L’adoption, lundi 17 mars, par le Conseil de l’Union européenne (UE) de sanctions contre dix personnes jugées responsables de l’instabilité en RDC, dont des figures proches du Rwanda, a servi de catalyseur à la rupture diplomatique. Kigali perçoit ces sanctions comme une mesure partiale favorisant la RDC, tandis que Bruxelles les présente comme une réponse proportionnée aux violations des droits humains et aux tensions régionales.
Le poids de l’héritage colonial et des tensions mémorielles
Les relations entre la Belgique et le Rwanda sont aussi marquées par une histoire coloniale complexe qui continue d’influencer les perceptions mutuelles. Ancienne puissance administrant le Rwanda sous mandat de la Société des Nations, puis des Nations unies, la Belgique a joué un rôle déterminant dans les structures politiques et sociales qui ont façonné le pays avant et après son indépendance en 1962.

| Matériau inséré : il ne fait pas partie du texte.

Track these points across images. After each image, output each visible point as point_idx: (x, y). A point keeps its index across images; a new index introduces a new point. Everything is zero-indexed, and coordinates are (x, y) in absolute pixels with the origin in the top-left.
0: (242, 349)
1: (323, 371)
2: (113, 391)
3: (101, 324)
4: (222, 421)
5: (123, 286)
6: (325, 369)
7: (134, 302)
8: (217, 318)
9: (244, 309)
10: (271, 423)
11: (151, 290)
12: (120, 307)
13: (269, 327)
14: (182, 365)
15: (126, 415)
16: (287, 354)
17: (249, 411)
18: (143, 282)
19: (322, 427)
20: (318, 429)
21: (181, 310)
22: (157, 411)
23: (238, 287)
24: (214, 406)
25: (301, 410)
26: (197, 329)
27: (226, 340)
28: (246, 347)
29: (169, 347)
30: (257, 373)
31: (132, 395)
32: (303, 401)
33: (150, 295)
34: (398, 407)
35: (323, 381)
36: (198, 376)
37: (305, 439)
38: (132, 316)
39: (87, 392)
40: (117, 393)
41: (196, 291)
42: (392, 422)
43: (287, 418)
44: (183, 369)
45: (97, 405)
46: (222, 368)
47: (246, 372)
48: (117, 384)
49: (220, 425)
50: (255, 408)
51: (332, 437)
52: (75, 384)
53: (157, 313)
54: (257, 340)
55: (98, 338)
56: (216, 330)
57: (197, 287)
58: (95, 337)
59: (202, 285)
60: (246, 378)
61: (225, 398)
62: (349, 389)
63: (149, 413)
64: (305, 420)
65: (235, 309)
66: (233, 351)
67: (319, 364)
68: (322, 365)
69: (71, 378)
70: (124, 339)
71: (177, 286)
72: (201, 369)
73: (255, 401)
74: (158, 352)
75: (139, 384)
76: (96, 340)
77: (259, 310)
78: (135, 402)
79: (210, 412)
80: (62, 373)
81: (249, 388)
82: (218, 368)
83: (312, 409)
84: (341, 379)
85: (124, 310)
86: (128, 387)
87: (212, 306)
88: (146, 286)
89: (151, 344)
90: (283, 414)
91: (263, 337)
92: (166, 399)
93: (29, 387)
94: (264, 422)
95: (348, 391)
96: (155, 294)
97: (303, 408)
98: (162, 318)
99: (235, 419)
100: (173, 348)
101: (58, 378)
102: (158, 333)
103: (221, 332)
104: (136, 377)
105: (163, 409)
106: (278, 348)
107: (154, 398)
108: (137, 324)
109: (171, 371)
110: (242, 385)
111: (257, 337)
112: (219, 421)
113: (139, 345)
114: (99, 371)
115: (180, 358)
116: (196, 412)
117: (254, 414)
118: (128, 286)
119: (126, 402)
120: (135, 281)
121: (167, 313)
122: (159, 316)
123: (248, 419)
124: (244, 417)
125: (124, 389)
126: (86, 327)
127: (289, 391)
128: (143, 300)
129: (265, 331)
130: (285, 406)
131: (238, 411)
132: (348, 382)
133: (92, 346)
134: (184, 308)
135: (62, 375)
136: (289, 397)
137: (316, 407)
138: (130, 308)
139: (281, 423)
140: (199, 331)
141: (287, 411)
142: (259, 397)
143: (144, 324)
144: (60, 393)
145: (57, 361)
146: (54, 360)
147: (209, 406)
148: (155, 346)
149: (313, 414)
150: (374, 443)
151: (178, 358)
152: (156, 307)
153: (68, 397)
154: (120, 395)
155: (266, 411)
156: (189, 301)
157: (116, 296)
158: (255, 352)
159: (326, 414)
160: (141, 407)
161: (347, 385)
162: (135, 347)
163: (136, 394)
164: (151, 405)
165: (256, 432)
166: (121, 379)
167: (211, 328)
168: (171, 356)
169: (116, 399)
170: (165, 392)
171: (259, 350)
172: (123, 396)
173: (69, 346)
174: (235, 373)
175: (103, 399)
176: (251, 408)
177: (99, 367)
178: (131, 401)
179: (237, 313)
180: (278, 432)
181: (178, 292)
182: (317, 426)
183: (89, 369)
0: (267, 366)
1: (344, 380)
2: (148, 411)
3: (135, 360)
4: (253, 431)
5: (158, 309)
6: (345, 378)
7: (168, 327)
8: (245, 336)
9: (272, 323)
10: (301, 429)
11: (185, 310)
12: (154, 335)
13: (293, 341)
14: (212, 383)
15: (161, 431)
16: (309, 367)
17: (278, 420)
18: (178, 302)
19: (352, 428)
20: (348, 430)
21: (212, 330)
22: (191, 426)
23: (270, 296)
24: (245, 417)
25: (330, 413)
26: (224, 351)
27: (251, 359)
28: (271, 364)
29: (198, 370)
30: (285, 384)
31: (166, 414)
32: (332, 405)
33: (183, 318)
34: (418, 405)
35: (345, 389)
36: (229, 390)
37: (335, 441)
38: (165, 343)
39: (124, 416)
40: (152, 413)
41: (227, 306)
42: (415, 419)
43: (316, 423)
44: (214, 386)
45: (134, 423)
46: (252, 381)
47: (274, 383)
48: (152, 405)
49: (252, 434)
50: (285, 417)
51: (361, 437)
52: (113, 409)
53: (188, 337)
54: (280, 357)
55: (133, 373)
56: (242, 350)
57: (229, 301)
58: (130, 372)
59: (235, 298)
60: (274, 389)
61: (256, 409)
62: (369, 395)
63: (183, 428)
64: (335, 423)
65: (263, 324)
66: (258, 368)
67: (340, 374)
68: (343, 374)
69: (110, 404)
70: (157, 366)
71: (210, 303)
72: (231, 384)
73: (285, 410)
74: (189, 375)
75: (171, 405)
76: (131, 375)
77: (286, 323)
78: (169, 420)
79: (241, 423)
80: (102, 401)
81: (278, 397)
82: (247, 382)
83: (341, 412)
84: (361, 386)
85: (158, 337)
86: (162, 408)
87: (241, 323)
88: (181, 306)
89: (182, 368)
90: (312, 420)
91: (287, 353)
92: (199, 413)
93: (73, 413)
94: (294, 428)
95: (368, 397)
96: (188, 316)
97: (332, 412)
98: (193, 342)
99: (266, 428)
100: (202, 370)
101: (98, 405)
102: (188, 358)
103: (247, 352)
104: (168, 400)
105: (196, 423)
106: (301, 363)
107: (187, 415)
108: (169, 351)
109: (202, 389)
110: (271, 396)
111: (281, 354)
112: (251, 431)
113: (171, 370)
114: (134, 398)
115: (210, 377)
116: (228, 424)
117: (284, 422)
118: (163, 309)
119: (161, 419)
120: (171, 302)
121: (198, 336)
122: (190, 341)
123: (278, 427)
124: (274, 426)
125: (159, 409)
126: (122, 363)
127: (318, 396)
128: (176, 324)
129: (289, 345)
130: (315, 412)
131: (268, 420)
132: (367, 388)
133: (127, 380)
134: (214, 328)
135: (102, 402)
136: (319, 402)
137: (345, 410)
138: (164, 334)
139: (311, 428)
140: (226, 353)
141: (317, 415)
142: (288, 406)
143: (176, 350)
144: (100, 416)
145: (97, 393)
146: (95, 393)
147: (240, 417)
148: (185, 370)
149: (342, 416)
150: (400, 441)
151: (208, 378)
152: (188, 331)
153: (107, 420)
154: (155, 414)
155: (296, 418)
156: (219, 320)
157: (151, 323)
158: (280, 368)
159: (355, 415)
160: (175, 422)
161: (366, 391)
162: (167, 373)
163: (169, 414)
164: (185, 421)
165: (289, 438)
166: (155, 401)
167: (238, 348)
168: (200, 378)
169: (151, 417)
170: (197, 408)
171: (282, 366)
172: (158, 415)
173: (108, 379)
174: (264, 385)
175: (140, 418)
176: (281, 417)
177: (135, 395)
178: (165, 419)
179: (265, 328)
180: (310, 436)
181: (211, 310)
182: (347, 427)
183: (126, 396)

Les tensions ont particulièrement explosé après le génocide de 1994 contre les Tutsi. Kigali reproche à Bruxelles d’avoir soutenu les anciens régimes hutus et d’avoir eu une attitude ambiguë vis-à-vis des auteurs du génocide. En retour, la Belgique, qui a perdu plusieurs soldats dans ce contexte dramatique, critique régulièrement la gouvernance autoritaire du président Paul Kagame et son ingérence supposée en RDC.
Cette rivalité mémorielle n’a cessé de se raviver à travers les prises de position de la Belgique sur les droits humains au Rwanda et son soutien aux opposants politiques en exil. En 2020, des tensions avaient déjà éclaté après la décision belge d’accorder l’asile politique à des figures critiques du régime rwandais, ce qui avait provoqué des protestations de Kigali.

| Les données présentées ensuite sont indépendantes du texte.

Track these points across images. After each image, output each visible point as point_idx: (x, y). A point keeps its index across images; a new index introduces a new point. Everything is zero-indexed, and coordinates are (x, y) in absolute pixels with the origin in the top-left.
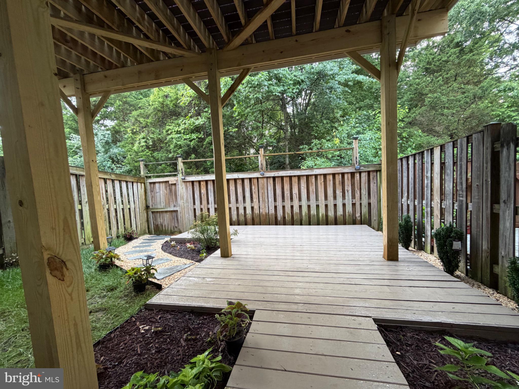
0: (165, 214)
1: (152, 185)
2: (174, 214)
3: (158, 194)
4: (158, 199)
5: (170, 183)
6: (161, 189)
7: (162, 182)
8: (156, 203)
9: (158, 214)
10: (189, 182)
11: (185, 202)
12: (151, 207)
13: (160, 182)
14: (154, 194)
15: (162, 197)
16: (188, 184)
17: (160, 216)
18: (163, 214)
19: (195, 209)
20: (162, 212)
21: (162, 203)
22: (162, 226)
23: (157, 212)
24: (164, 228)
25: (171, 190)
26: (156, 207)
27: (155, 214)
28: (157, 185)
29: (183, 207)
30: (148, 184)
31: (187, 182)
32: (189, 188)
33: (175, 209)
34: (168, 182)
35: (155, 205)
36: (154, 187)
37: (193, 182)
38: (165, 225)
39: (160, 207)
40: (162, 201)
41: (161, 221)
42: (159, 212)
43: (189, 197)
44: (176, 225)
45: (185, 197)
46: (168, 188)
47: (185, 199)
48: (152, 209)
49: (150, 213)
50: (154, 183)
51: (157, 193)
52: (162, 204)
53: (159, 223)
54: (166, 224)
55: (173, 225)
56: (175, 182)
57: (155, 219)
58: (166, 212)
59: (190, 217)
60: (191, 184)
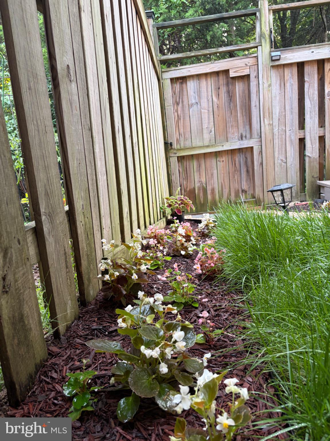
0: (212, 162)
1: (177, 86)
2: (239, 159)
3: (193, 111)
4: (194, 123)
5: (232, 74)
6: (204, 94)
7: (206, 75)
8: (188, 135)
9: (195, 163)
10: (290, 65)
11: (276, 122)
12: (175, 146)
13: (199, 76)
14: (183, 110)
15: (205, 116)
16: (287, 71)
17: (199, 166)
18: (208, 161)
19: (302, 141)
20: (205, 154)
21: (205, 131)
22: (205, 190)
23: (192, 155)
24: (209, 197)
25: (231, 96)
26: (188, 144)
27: (186, 163)
28: (191, 85)
29: (269, 137)
30: (167, 84)
31: (284, 66)
32: (288, 85)
33: (245, 144)
34: (227, 72)
35: (185, 139)
36: (181, 90)
37: (301, 66)
38: (213, 190)
39: (201, 144)
40: (205, 126)
41: (203, 180)
42: (198, 156)
43: (287, 107)
44: (245, 187)
45: (276, 111)
46: (223, 90)
47: (276, 116)
48: (178, 150)
49: (174, 160)
50: (183, 79)
51: (190, 106)
52: (206, 136)
53: (197, 185)
54: (216, 186)
55: (235, 186)
56: (246, 72)
57: (186, 174)
58: (217, 154)
59: (290, 161)
60: (295, 70)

Un contexte de tensions entre le Rwanda et l’Occident
La rupture avec la Belgique s’inscrit aussi dans un climat général de détérioration des relations entre le Rwanda et plusieurs pays occidentaux. Ces dernières années, Kigali a renforcé ses liens avec des partenaires alternatifs, notamment la Russie, la Chine et certains pays du Golfe, tout en accusant les puissances européennes de maintenir une posture néocoloniale à son égard.
L’attitude plus affirmée du Rwanda en matière de politique étrangère, notamment son intervention militaire au Mozambique ou en Centrafrique, ainsi que sa politique économique visant à se détacher de l’aide occidentale, ont contribué à cette dynamique. Bruxelles, à l’instar de Paris ou Washington, adopte de plus en plus une posture critique envers Kigali, ce qui explique en partie la détérioration des relations.

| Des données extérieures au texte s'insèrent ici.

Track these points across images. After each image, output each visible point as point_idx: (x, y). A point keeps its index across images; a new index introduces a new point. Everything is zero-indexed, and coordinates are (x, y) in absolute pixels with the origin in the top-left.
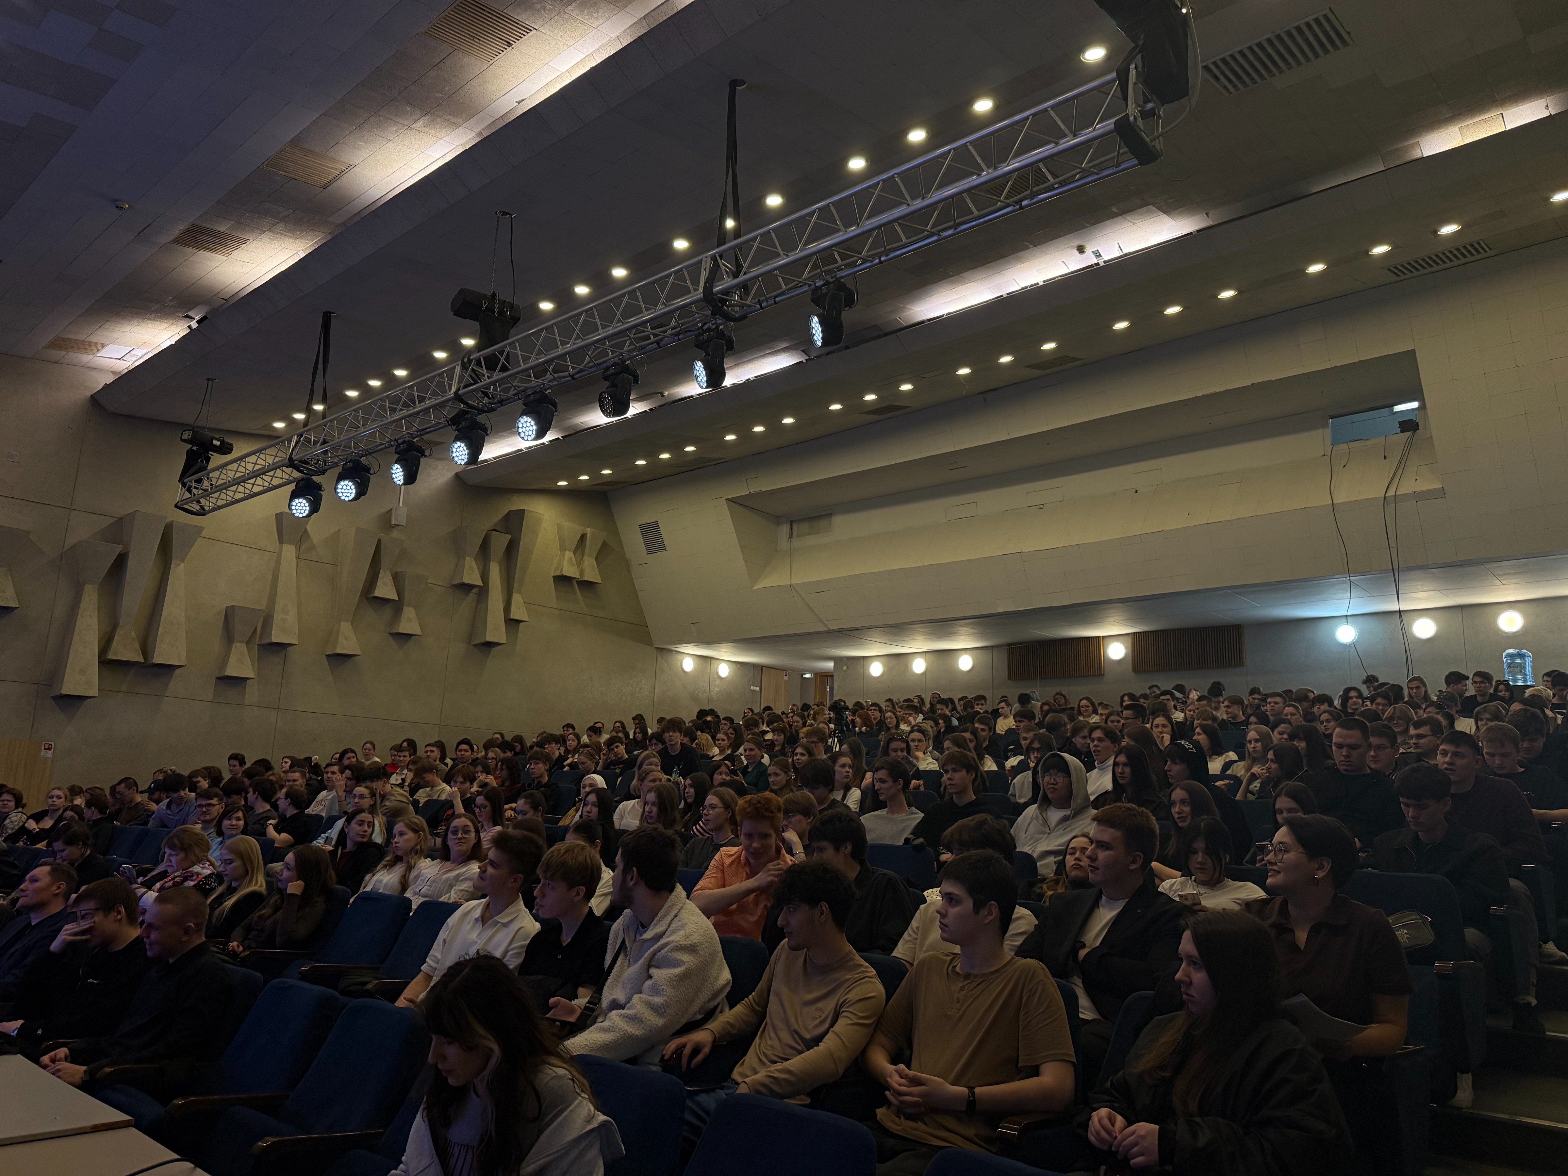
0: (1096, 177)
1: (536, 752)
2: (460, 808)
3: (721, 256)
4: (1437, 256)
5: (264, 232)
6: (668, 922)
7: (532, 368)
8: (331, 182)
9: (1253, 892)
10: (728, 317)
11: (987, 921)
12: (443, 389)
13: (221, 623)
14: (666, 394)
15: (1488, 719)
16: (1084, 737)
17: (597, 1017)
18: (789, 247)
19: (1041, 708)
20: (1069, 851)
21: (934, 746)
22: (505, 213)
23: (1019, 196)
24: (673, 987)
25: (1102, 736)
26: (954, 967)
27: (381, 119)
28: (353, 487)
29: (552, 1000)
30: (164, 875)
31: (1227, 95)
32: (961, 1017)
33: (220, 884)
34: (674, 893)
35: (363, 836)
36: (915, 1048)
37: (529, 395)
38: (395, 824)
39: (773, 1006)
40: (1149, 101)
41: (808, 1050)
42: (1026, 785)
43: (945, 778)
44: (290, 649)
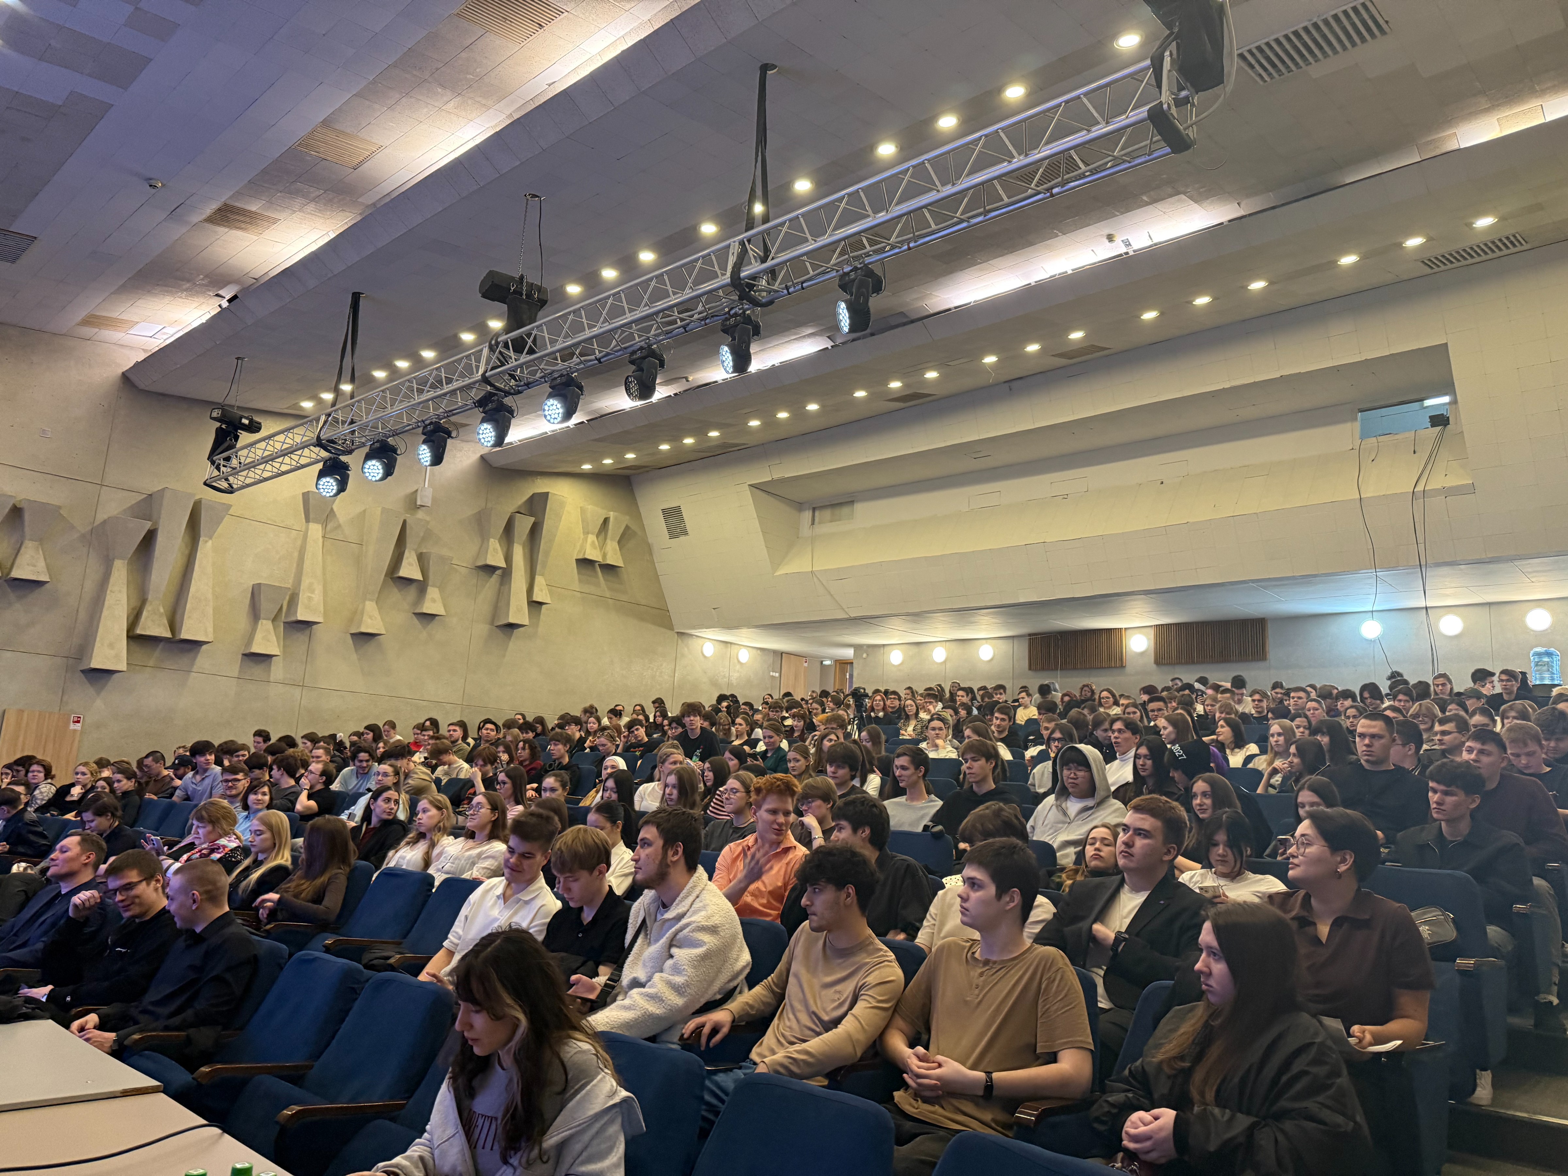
0: (1128, 165)
1: (557, 733)
2: (480, 787)
3: (749, 241)
4: (1472, 248)
5: (295, 212)
6: (689, 903)
7: (559, 351)
8: (361, 163)
9: (1273, 885)
10: (755, 303)
11: (1008, 908)
12: (469, 370)
13: (247, 601)
14: (690, 379)
15: (1515, 718)
16: (1106, 730)
17: (617, 995)
18: (818, 233)
19: (1062, 699)
20: (1089, 841)
21: (953, 734)
22: (535, 196)
23: (1049, 184)
24: (695, 967)
25: (1123, 727)
26: (973, 953)
27: (413, 100)
28: (380, 467)
29: (574, 978)
30: (191, 846)
31: (1261, 83)
32: (981, 1002)
33: (246, 857)
34: (696, 875)
35: (389, 814)
36: (933, 1033)
37: (555, 379)
38: (417, 801)
39: (792, 987)
40: (1183, 89)
41: (827, 1031)
42: (1046, 775)
43: (964, 767)
44: (314, 627)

La rupture diplomatique avec la Belgique, bien que spectaculaire, s’inscrit donc dans une tendance plus large où le Rwanda se positionne en acteur souverain refusant les pressions des anciennes puissances coloniales et de l’UE.
Les conséquences de cette crise pourraient être significatives sur plusieurs plans. D’abord, la Belgique a annoncé des mesures réciproques, notamment l’expulsion des diplomates rwandais et la remise en question des accords de coopération gouvernementale. Cela risque d’avoir un impact sur plusieurs projets bilatéraux, notamment en matière d’éducation, de développement et de commerce.
Ensuite, cette crise pourrait accélérer le rapprochement du Rwanda avec d’autres partenaires internationaux, notamment en Afrique et en Asie, réduisant davantage l’influence belge dans la région. L’UE, dont la Belgique est un acteur clé, pourrait aussi revoir ses engagements envers Kigali, notamment en matière d’aide au développement et de coopération sécuritaire.
Enfin, cette rupture pose la question plus large du rôle des anciennes puissances coloniales dans les dynamiques politiques africaines. Alors que le Rwanda continue de défendre une ligne souverainiste et pragmatique, la Belgique, comme d’autres États européens, pourrait être amenée à revoir sa stratégie d’influence sur le continent.